*Task directions*
Please work out how many lines in the data below contain "unremarkable", and reply with that number alone.

*Exercise data*
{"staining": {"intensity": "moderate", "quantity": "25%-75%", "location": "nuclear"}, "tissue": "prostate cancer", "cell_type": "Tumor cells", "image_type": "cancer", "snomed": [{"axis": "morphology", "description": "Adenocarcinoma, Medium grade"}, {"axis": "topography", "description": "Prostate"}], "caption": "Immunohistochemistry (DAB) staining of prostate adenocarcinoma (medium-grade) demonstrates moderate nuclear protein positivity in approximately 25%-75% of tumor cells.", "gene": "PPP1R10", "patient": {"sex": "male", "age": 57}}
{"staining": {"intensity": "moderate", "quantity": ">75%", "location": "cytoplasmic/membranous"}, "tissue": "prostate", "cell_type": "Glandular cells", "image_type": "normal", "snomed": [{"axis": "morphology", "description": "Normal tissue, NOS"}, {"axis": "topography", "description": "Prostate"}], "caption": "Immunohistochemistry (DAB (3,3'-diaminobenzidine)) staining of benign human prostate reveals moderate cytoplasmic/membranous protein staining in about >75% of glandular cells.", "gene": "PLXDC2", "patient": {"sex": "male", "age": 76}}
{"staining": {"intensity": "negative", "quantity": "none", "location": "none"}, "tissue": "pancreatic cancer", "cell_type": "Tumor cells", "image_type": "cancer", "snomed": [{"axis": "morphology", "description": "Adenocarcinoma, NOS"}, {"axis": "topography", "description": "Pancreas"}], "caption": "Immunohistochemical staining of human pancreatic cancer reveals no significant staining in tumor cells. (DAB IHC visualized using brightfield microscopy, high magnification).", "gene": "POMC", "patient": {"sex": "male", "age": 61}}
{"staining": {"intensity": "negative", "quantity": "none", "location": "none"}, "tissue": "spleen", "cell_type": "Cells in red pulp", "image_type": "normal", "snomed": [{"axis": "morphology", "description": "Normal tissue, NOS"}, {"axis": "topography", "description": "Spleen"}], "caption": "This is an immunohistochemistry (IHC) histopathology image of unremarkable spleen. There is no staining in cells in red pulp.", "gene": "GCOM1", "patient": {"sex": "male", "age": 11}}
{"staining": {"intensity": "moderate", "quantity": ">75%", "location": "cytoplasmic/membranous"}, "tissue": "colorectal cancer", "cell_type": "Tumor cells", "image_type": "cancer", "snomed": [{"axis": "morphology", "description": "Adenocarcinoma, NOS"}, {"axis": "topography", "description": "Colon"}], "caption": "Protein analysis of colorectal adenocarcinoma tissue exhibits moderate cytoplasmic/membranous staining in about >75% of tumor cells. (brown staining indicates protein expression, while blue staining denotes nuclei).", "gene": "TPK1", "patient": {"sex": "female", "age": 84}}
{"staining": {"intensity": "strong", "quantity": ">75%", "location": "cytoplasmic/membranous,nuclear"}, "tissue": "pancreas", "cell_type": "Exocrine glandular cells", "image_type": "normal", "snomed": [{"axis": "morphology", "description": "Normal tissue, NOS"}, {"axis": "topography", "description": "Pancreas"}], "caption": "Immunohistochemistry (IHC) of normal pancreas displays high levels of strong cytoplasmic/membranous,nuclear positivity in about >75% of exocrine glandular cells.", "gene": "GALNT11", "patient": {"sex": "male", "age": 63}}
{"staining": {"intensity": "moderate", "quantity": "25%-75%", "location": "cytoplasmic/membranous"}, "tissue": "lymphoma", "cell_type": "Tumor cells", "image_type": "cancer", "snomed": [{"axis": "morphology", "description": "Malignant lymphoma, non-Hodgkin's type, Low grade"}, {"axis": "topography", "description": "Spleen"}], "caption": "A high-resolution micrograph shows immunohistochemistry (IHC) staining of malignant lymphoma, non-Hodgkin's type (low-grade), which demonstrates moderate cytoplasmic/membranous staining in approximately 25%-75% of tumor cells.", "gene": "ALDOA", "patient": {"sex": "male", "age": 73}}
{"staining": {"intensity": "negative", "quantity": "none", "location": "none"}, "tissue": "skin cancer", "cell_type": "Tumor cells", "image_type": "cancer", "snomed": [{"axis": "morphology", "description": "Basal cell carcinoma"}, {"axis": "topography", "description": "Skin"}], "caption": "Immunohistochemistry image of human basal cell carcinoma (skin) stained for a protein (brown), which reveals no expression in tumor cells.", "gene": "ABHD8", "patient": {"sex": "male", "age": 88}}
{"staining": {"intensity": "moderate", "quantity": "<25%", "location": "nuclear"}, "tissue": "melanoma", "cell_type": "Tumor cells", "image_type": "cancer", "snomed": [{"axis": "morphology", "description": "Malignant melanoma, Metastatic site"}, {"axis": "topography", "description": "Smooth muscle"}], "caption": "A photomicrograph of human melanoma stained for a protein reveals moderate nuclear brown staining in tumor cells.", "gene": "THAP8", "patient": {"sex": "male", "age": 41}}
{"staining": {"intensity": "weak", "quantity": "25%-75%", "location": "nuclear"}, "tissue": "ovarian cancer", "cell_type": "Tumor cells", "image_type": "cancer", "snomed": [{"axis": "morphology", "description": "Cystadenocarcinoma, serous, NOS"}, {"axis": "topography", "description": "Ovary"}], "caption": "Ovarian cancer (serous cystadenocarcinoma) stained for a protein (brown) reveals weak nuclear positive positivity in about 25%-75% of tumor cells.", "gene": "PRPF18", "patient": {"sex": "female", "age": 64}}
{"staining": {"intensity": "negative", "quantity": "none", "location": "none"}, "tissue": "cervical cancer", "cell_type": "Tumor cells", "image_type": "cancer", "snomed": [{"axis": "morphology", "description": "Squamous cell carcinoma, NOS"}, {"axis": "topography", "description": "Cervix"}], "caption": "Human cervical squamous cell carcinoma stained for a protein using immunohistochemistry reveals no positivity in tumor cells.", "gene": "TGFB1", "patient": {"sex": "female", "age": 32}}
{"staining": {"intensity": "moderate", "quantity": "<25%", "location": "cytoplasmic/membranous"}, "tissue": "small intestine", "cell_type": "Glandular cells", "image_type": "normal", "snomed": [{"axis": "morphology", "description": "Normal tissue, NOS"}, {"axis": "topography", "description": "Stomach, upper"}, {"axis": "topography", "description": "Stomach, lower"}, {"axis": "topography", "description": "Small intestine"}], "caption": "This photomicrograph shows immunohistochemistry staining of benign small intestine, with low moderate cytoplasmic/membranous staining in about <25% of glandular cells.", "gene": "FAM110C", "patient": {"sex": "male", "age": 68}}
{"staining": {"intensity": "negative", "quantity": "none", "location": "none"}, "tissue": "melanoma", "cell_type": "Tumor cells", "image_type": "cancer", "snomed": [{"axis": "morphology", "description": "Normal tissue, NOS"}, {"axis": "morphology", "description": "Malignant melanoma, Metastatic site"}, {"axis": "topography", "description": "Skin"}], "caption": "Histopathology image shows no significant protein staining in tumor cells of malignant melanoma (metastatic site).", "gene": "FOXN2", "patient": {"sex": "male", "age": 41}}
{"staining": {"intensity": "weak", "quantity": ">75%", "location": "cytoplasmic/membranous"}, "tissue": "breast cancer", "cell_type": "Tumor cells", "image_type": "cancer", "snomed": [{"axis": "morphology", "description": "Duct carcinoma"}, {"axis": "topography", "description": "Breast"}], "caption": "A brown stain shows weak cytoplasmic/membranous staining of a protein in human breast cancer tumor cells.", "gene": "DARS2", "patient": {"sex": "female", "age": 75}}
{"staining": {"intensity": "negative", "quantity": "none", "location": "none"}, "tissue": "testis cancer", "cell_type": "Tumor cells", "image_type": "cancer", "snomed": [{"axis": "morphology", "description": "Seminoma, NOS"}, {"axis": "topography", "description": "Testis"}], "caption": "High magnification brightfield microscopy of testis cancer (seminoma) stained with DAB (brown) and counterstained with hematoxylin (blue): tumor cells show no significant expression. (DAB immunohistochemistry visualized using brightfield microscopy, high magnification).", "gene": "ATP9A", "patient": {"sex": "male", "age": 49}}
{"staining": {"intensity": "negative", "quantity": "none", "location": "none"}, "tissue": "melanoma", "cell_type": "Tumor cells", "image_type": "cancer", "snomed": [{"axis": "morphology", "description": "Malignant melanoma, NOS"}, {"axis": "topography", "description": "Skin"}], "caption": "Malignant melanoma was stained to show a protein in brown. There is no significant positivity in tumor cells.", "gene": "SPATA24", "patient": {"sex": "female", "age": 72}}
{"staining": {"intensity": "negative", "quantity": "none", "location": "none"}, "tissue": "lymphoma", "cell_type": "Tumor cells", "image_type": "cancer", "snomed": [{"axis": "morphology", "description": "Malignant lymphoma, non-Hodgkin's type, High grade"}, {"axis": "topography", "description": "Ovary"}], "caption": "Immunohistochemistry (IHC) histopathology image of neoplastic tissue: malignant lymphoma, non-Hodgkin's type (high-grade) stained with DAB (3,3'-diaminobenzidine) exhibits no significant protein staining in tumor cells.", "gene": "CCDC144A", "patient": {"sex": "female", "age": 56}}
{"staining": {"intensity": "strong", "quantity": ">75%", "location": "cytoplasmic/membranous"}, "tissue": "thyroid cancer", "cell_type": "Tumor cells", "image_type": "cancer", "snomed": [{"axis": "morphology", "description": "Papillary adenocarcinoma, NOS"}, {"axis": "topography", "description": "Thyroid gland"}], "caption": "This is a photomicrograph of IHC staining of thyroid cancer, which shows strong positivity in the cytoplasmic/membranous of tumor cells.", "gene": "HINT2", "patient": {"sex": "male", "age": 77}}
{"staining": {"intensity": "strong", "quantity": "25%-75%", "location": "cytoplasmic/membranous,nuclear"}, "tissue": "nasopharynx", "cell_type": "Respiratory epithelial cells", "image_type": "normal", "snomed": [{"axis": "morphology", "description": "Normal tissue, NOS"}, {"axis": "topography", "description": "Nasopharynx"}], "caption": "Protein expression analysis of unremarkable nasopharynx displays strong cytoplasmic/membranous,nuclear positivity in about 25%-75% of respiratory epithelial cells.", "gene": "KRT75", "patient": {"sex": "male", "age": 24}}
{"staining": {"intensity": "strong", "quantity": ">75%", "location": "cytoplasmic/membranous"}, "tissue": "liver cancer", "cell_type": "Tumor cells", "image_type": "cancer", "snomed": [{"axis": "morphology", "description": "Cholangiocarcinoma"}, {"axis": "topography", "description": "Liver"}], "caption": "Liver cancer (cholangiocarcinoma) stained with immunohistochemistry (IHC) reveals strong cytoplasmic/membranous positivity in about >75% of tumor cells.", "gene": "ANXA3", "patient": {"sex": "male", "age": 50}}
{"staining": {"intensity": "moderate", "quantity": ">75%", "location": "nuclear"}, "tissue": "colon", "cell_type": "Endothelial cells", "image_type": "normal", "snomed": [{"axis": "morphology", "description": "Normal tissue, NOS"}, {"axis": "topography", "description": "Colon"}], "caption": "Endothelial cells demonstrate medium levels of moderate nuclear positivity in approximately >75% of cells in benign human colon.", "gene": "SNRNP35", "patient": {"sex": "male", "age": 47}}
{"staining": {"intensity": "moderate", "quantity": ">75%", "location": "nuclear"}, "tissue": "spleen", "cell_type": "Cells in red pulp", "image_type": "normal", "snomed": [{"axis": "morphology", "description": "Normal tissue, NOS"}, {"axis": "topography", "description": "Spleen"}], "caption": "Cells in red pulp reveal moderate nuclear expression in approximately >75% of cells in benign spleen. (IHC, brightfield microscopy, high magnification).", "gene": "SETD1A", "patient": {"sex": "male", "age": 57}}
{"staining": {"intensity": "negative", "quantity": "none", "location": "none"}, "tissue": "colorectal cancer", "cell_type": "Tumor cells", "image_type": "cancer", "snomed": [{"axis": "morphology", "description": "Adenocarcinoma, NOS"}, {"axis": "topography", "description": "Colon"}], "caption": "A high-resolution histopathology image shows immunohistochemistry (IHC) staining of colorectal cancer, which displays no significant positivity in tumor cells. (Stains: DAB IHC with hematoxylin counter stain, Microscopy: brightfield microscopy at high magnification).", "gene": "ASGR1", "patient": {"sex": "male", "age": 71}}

*Solution to the exercise*
2